Они быстро выбрались на Грузины. Здесь было тихо. Казалось, что вообще ничего не происходит. На Тишинке шла обычная жалкая торговлишка. Странные звуки послышались при приближении к Пресне: рев и какие-то трубные вопли. Не сразу догадаешься, что волнуется чуткий зоопарк. Из метро выходил обычный утренний поток. Люди ускоряли шаги в сторону троллейбусных остановок. Лишь на некоторых лицах был виден робкий вопрос: все ли осталось на месте в Москве, пока под землею мы мчались? Между тем два юнца в джинсах, щедро зачерпывая из ведер белила, заканчивали на стене надпись метровыми буквами: «Долой ГКЧП!»
Корбах приостановился: «Ребята, просветите, как расшифровывается ГКЧП?»
Юнцы ответили, не оборачиваясь: «Говнюки-Коммунисты-Чекисты-Подонки».

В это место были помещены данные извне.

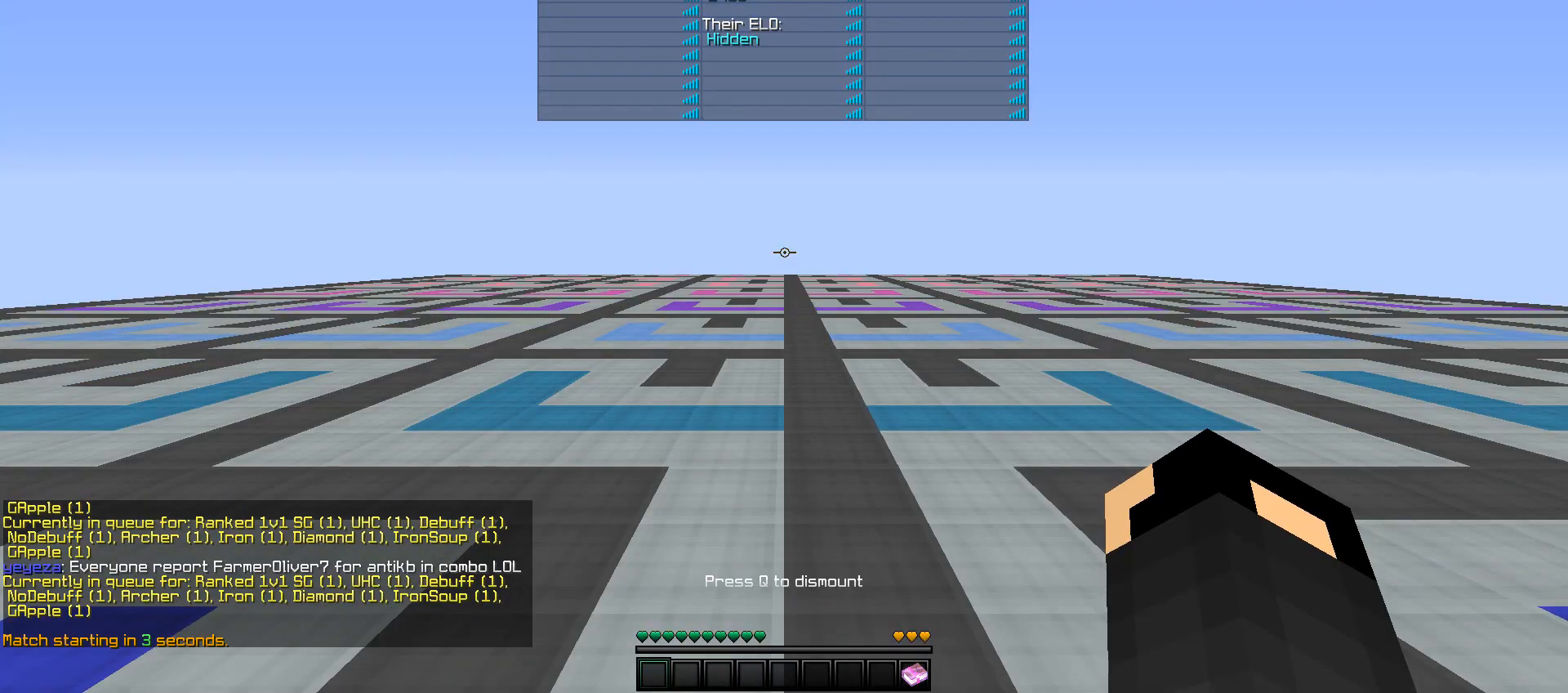
Gameplay with keyboard and mouse; each line is a JSON object with the keys and mouse buttons held at the frame after it. "events" lists presses ("down") and releases ("up") of "a", "d", "s", "w", "mouse_left" and "mouse_right" between this image and that frame as [ms after this image, input, new state], when the widget could be followed in between. "mouse_left", "mouse_right" = the "left", "right" buttons of the "mouse" list. No other keys are recorded. Fast repeated clicks can show as one long hold. Mouse movement is not recorded.
{"keys": ["w"], "mouse": [], "events": [[200, "w", "down"]]}
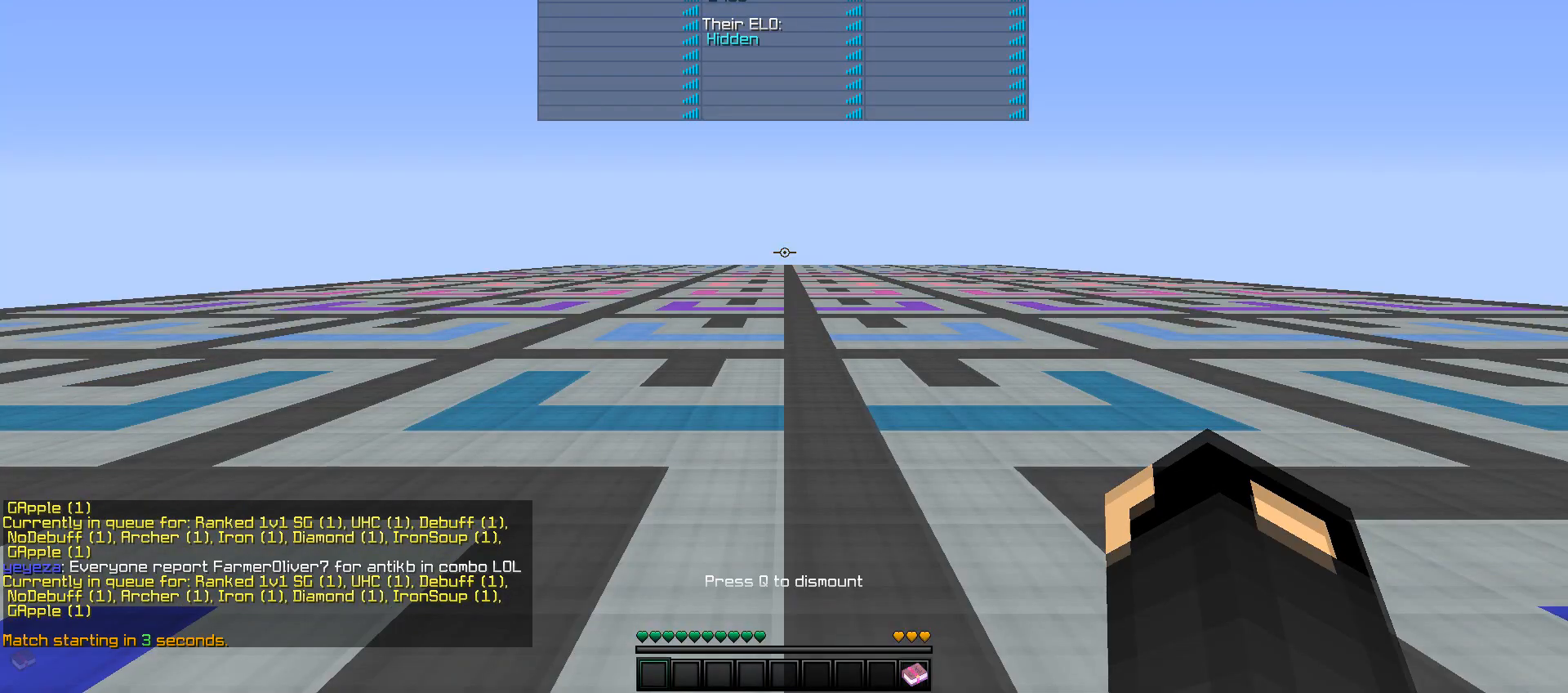
{"keys": ["w"], "mouse": [], "events": [[100, "mouse_right", "down"], [200, "mouse_right", "up"]]}
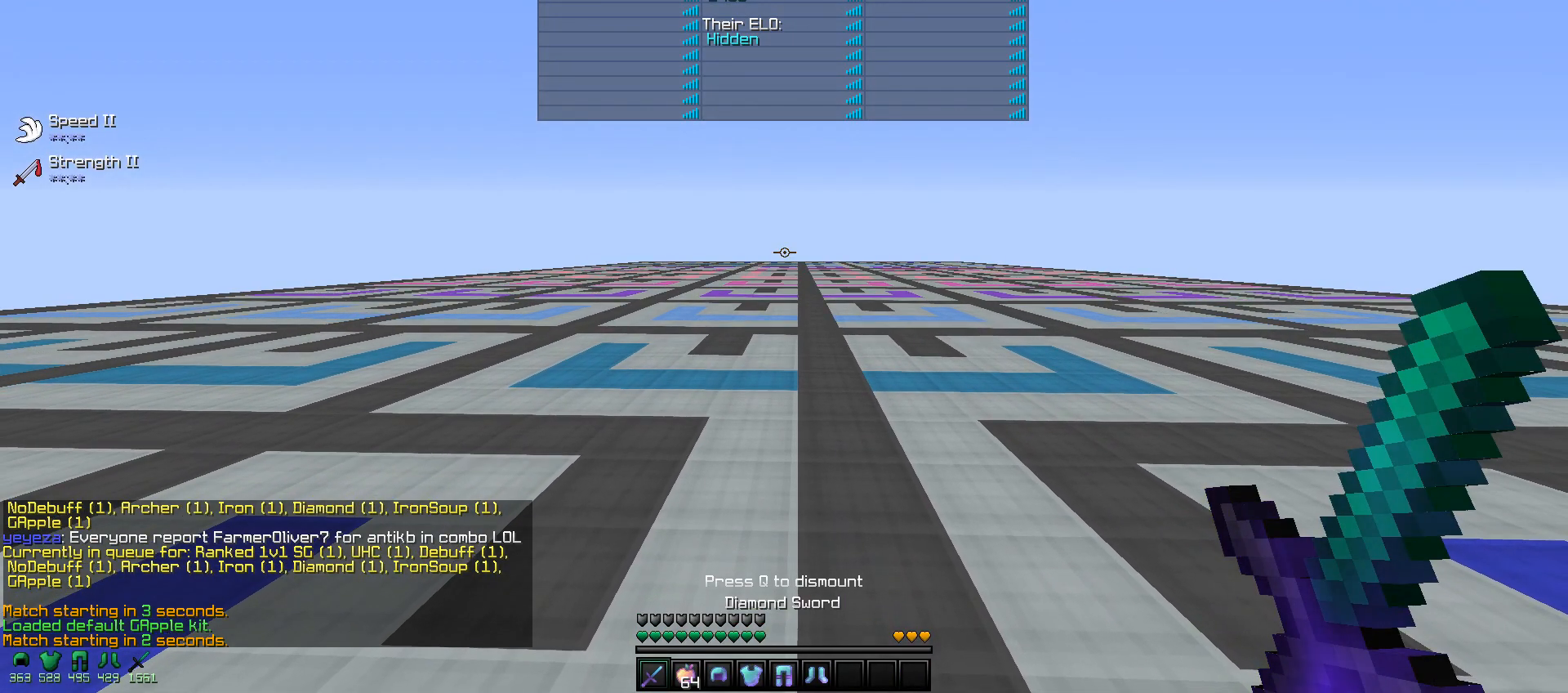
{"keys": [], "mouse": [], "events": [[167, "w", "up"]]}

Вдруг какой-то восторженный спазм сжал горло АЯ. Он положил ладони на спины граффитистов. Эй-эй, дядя! Они обернулись и узнали: «Саша Корбах, ты с нами?» – «Конечно, с вами, ребята! С кем же я могу быть еще?!»
Чем ближе они подходили к зданию СЭВа, тем чаще на стенах домов и заборах долгостроя попадалась им зловещая аббревиатура, влекомая словом «долой» и подгоняемая дубинкой восклицательного знака. Встречались группы людей, страстно обсуждавших ситуацию и размахивающих руками. Возле здания правительства РСФСР группы уже перерастали в небольшие толпы. Вдруг часть народа повернулась в одну сторону. В подземный гараж «Белого дома» спускалась цепочка черных «волг». Донесся крик: «Ельцин приехал!» Нестройные крики «ура» быстро слились в скандирование: «Ура, Борис! Ура, Борис!» Милиция расставляла вокруг здания свои хлипкие загородки. В одном месте какие-то парни катили к проезжей части улицы металлические бочки. Подъехал самосвал, вывалил загрузку песка. Волокли выломанные секции строительных заборов. Боками притерли к сооружаемой баррикаде две больших поливальных машины. Неужели думают сопротивляться? И снова, теперь уже сокрушительным ознобом, его протряс неведомый прежде восторг.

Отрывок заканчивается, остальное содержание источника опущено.